Learning expert Annie Kim of New York’s BASIS Independent School says the game gives children the creative push needed to tap into their “imaginative pool of ideas.” Journeying through a story from beginning, middle, and end is “very motivating,” says Kim.
Executive Skill #5: Self-regulation
Ollie —ages 8 and up — Orbotix — $99
What if a toy could teach children how to regulate their excitement, anxiety, or anger?
This is why I love the Ollie. An upgrade from the original Sphero ball, this app-controlled cylindrical stunt robot runs, spins, flips, and tumbles, all commanded by a smartphone. High-grade polycarbonate makes it small, fast, and durable, giving your child the freedom to test its limits and discover new tricks.
The agitation will stir emotions in anyone (adults included). Starting around age eight, that’s just what a child needs: the ability to experience—and then regulate—a range of emotional highs and lows. The battery life lasts for roughly an hour, which means parents can sneak in a session with Ollie, too. And it’s designed to evolve. The company says it’s more hackable than its popular predecessor, the Sphero, which is a hit with robotics geeks.
Executive Skill #6: Independent thinking
Froebel Gift 1 in Wooden Box — Ages 18 months to 6 years — Froebel USA — $44.95
Scrap the singing hippos and gyrating trucks. Infants find joy in the simplest things: a necklace, a shoelace, a piece of cardboard. This was clear to eighteenth century crystallographer and Kindergarten inventor Friedrich Froebel, whose creativity toys called Gifts (Fröbelgaben) explore fundamentals like part-whole relationships, spatial positioning, and movement. With minimalist designs made of blocks, sticks, and paper, Froebel is credited with inspiring the likes of Frank Lloyd Wright, Wassily Kandisky, and Buckminster Fuller.
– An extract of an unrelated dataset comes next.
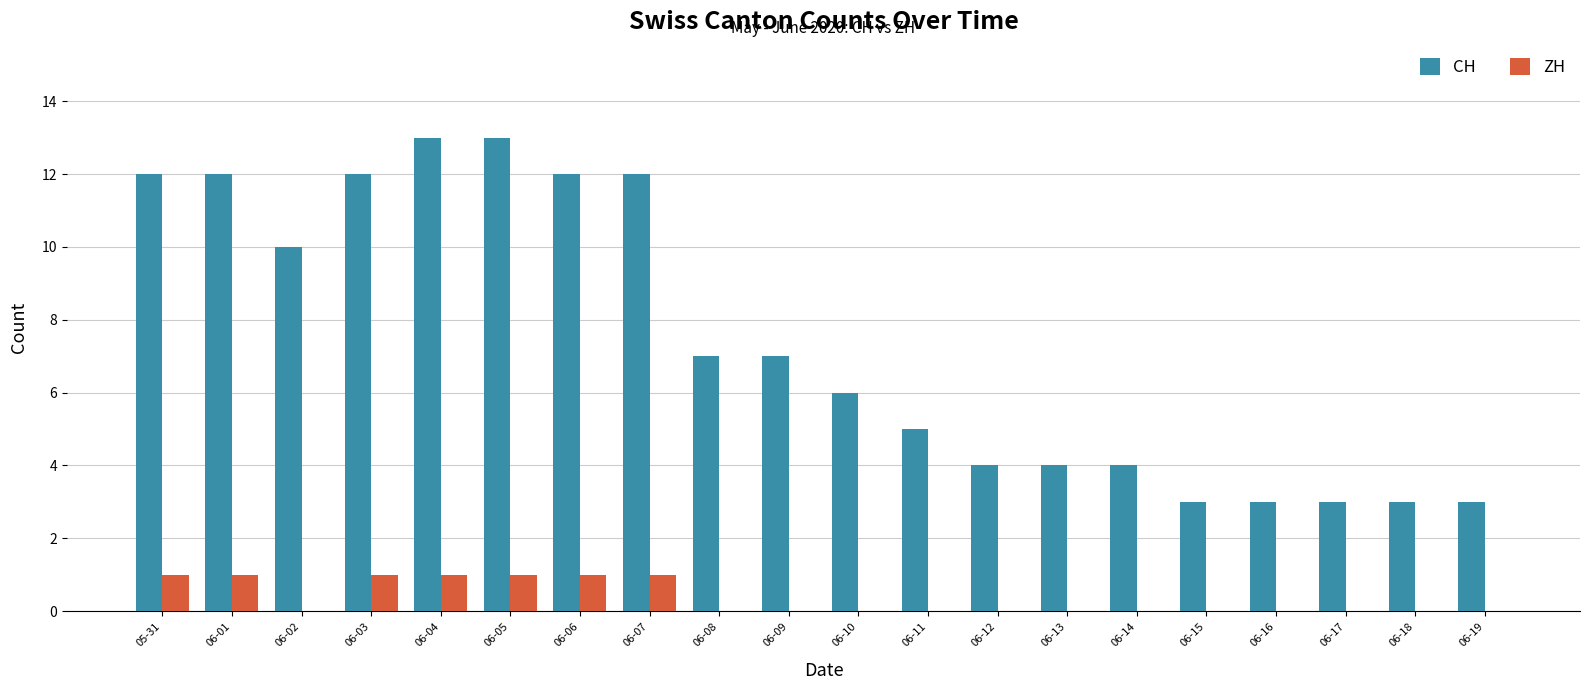

Which series has the widest spread of values?

CH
What I love about Gift 1, a colorful assortment of knitted balls with strings, is that every child’s reaction is different. Because the toy is so simple, the child is free to lead the discovery. Some will roll or squeeze them, some will swing them from their strings, some will make up their own games.
In his book Inventing Kindergarten toy historian Norman Brosterman describes Gift 1 as a “catalyst for the child’s first learning experience.” In the earliest stages of life, that’s all you really need.